Your objective — Identify each line in the records below that contains the word "scroll", and copy it.

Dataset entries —
************

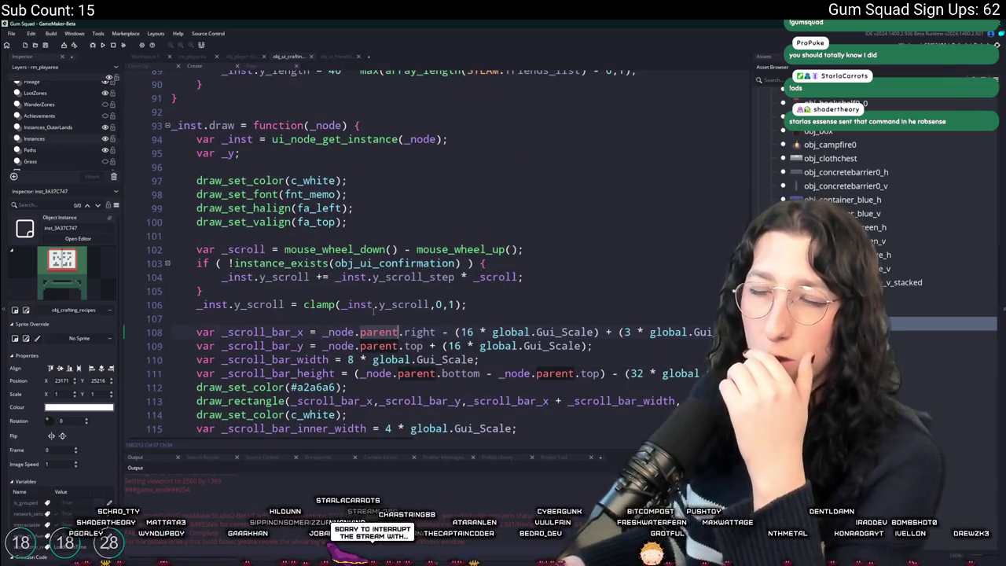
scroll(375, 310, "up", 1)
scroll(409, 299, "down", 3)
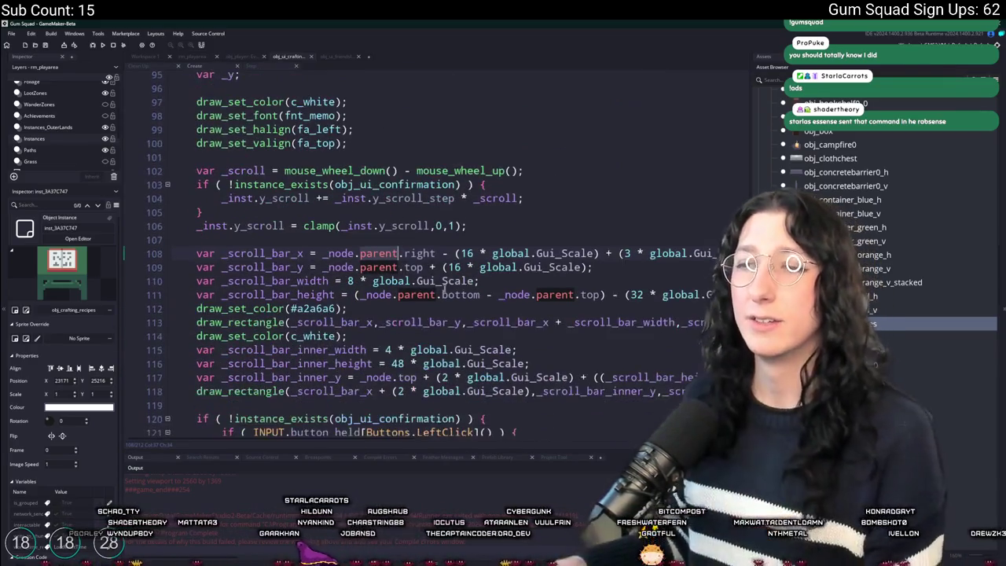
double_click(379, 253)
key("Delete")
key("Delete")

************

Answer box —
scroll(375, 310, "up", 1)
scroll(409, 299, "down", 3)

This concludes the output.